Disclaimer: As with all my reviews there is the possibility of spoilers, though I work my hardest to avoid them when I can, I feel spoilers are appropriate when it comes to critiquing at times.
More Than Shadows Here
Back when I read the third book of this series, titled Red Hood’s Revenge, I absolutely loved the plot and design of this world. In fact the premise is highly resonant to my series with the focus on faerie tale characters after their faerie tale has already occurred. Just like my series, it gave more tangible life to faerie tales and made the characters more into people with a story to tell rather than some metaphor or shell to insert whatever a person wanted. Even better with this series though, was seeing a non-white lesbian character as the main focus. Literally all the same things I’ve been attempting with my books.
And so I will say easily that I am heavily biased to this series because of how many things in it connect with something I’ve already written.
The Snow Queen’s Shadow is the fourth and final installment with Jim Hines’ faerie tale princess series. And it tackles something huge, but also both unexpected and expected for a series like this: love. Not just the romantic kind but love between a mother and child, love between friends, and loving someone when it is literally the hardest thing to do, because that person isn’t making it easy at that moment.
But that isn’t what it is all about. So let’s start somewhere at the beginning of the storyline. We start with the known but painful death of a character which leads to Snow White trying to bring this character back to life. And if anyone has read modern works, bringing someone back from the dead never turns out well. Instead the spell backfires on Snow White and soon we have family turning on each other and most of all, Snow White going rogue after wrecking the queendom, and leaving behind a present for Talia.
If anything I would call this a retelling of the famed Snow Queen series of tales, more so than the sadly disappointing (from a folklorist standpoint) Disney movie: Frozen. This episode offers some fun twists and interesting dynamics that could have gone so very wrong with the creation and death of some characters, but instead became something sweet and surprisingly possessing a Happily Ever After.
In fact, one of the best moments comes with a quote that is now my motto: Happily Ever After is a choice. Sorry Jim Hines, I might steal that line, I love it so much. The best part is we don’t have the only main non-white character die at the end and we even get bliss for her too! Although at a price she will always carry with her. But overall I couldn’t help but enjoy and suck up this entire book. It’s everything I could hope to create myself. If I had known about this series before I started my books I probably would have given up on mine because my first book has so many similarities to unveilings in this last book.

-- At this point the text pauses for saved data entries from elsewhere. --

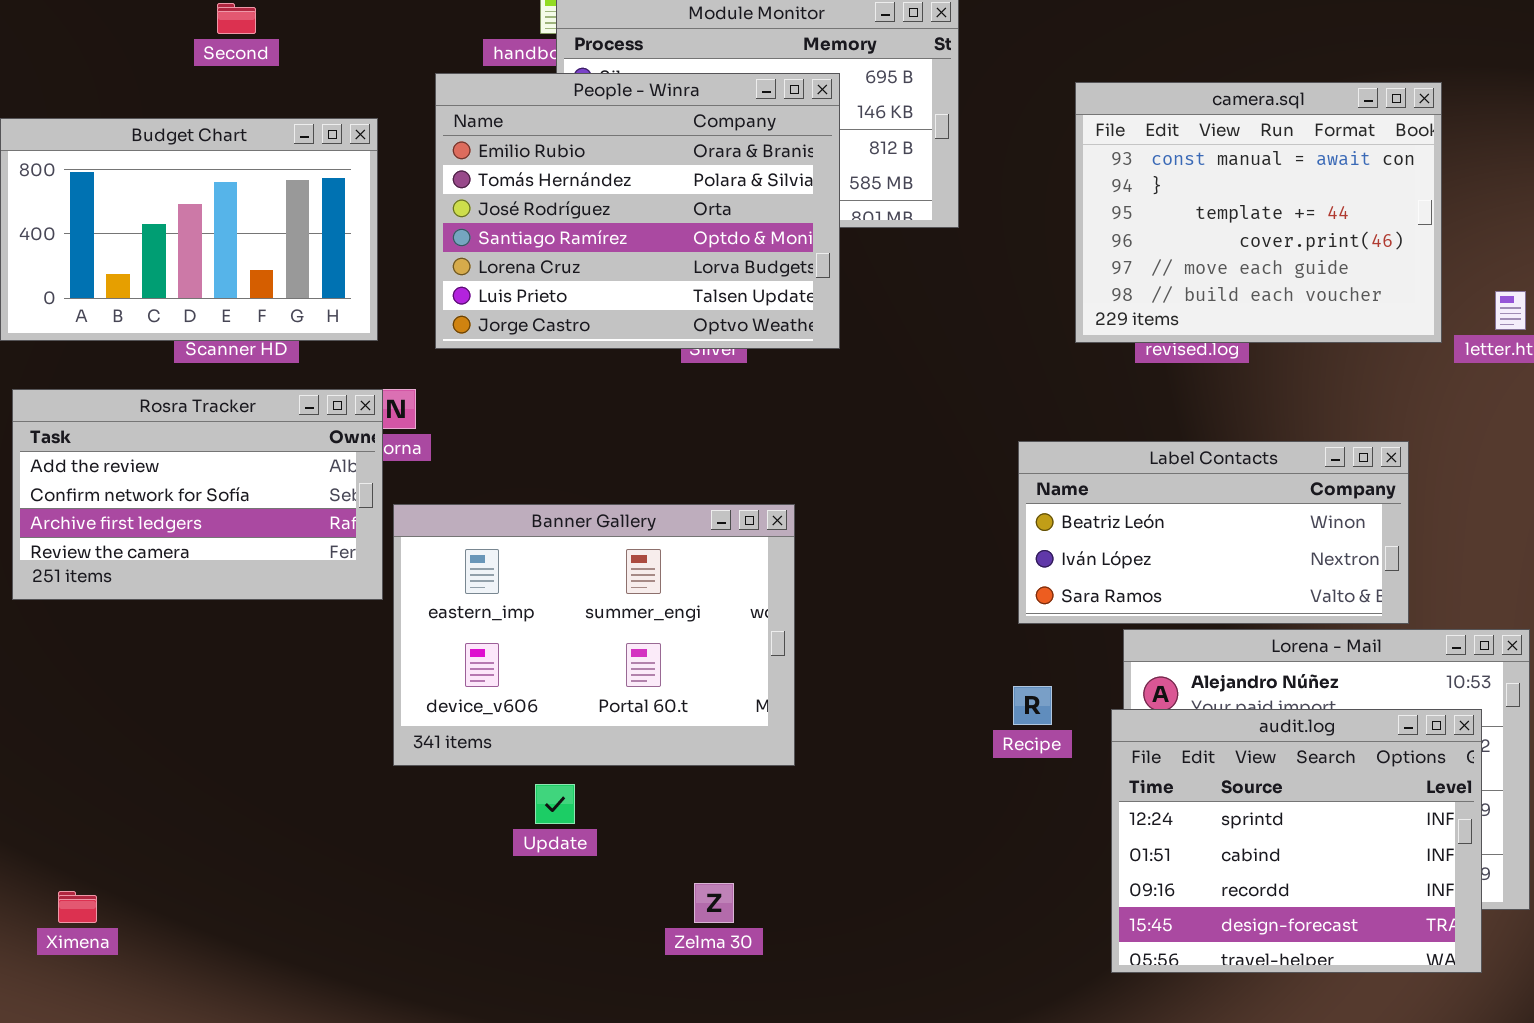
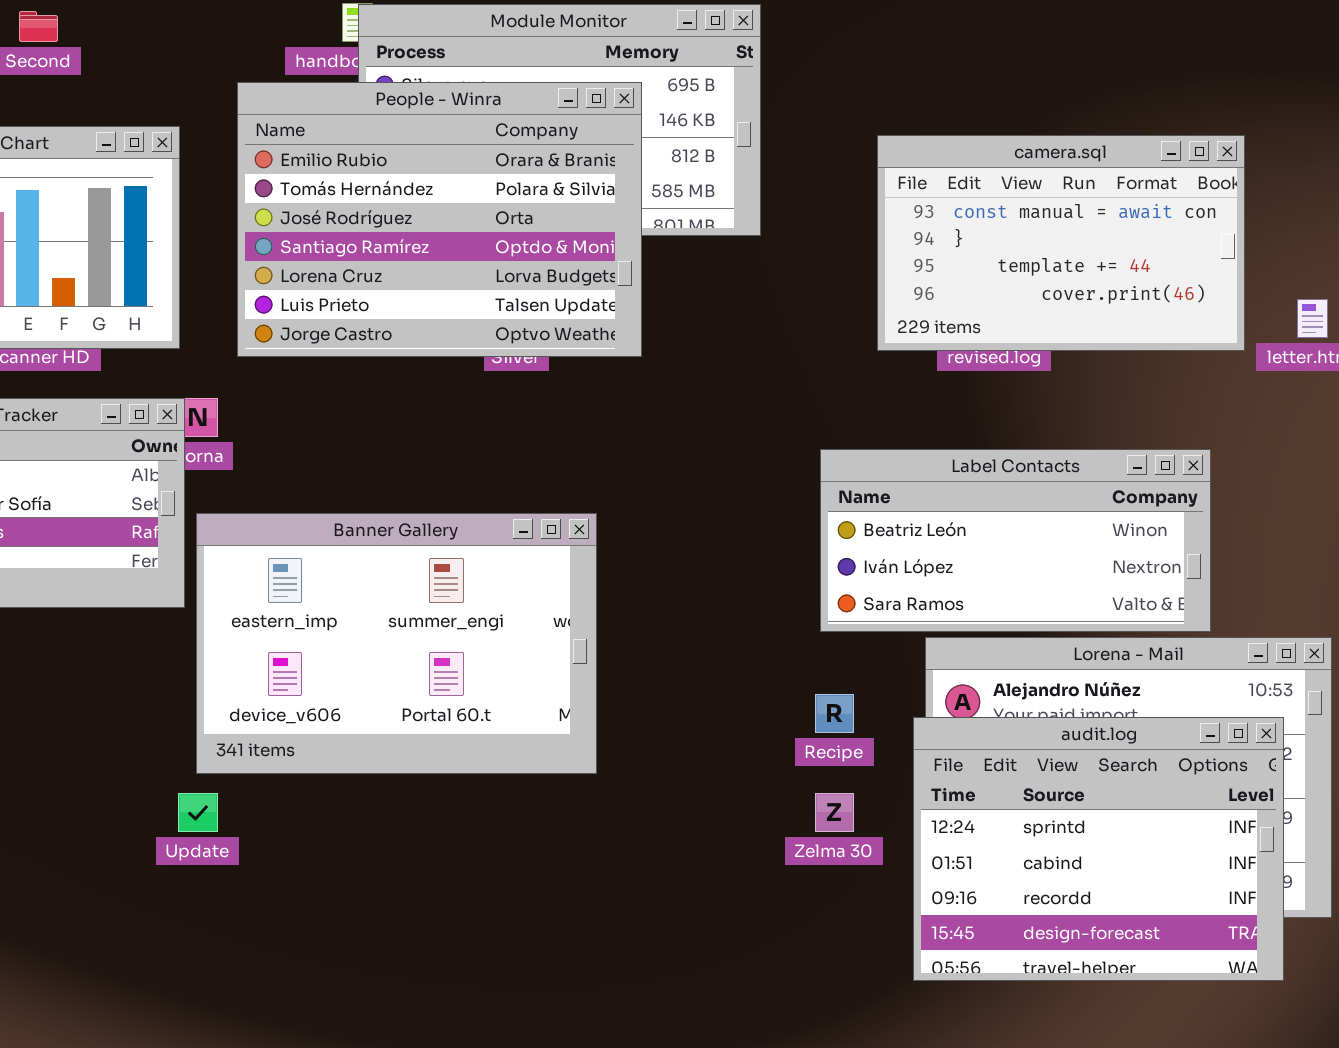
camera.sql: [1075,82,1442,343] -> [877,135,1245,351], resized
Update: [535,784,575,824] -> [178,793,218,832], moved
Zelma 30: [694,883,734,923] -> [815,793,854,832], moved

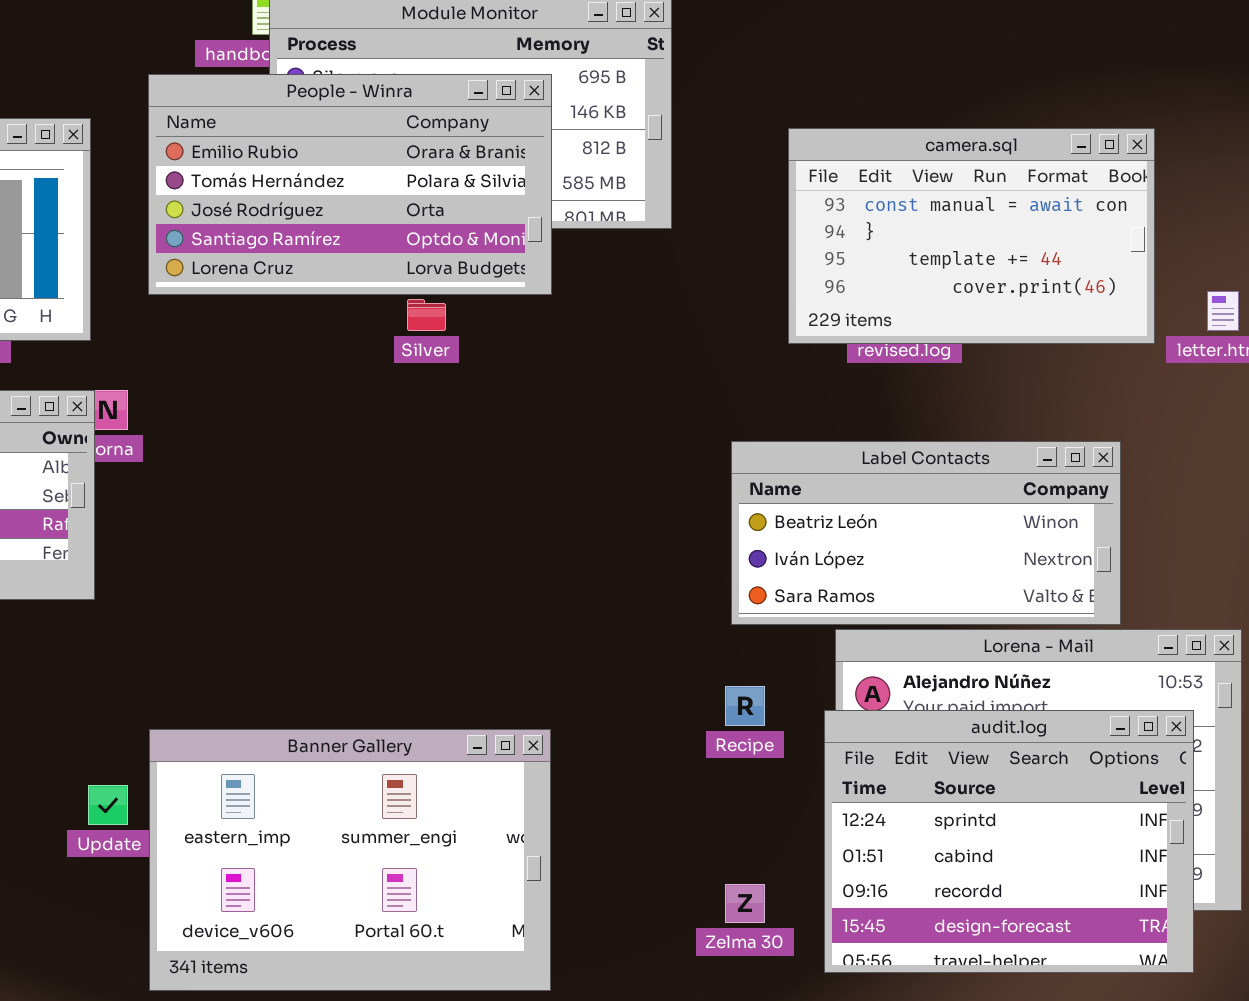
People - Winra: [237,82,642,357] -> [148,74,552,295], resized
Banner Gallery: [196,513,597,774] -> [149,729,551,991], moved
Zelma 30: [815,793,854,832] -> [725,884,765,923], moved

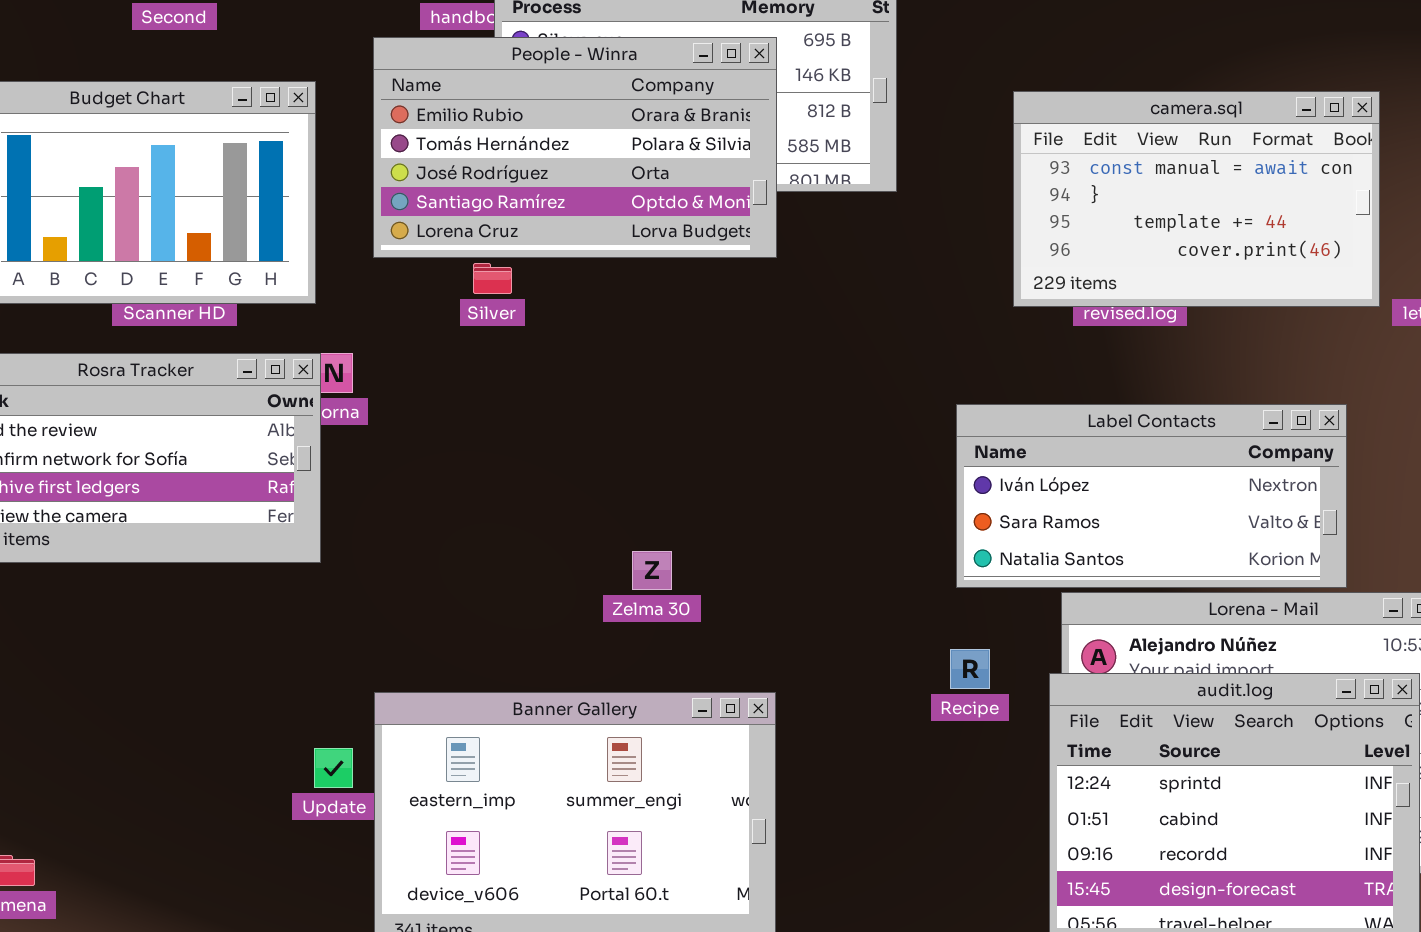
Silver: [407,299,446,331] -> [473,263,512,294], moved
Label Contacts: [731,441,1121,625] -> [956,404,1347,588], scrolled down 1 row
Zelma 30: [725,884,765,923] -> [632,551,672,590], moved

Now that I’ve started though, I feel like I’m continuing where Jim Hines left off. Because it does need to be continued, there is always more to tell in the faerie tale universe.
Unfortunately, it is unlikely we will see more of this series from Jim Hines, since we were lucky to even get the four books out of it that we did. But maybe one day. Until then, much of the story focuses specifically on Talia and her love of Snow and how that is resolved I couldn’t possibly have imagined until I read this. It was a perfect ending for Talia being so love-sick over Snow White.
Overall though, this was a well done story, and a fitting conclusion to a series like this that didn’t sugar coat things. People died, but happily ever after lived on as best it could. It was a realistic ending to such a heavily fantasy story. And if I’m putting such a focus on Talia and her love, that’s because this whole story came to exist because of Talia. It was because of her crush that the story had to keep going til this fourth book. And I absolutely loved that Talia even brought back the use of the Red Cape she obtained from Red Riding Hood in the previous book.
As for my imps, they actually liked this tale better than the Red Hood’s Revenge one. It had more depth and power behind it, possibly because it was a closing out to the series. Still because the book covers all the main categories my imps are concerned with, we see all five imps enjoying it.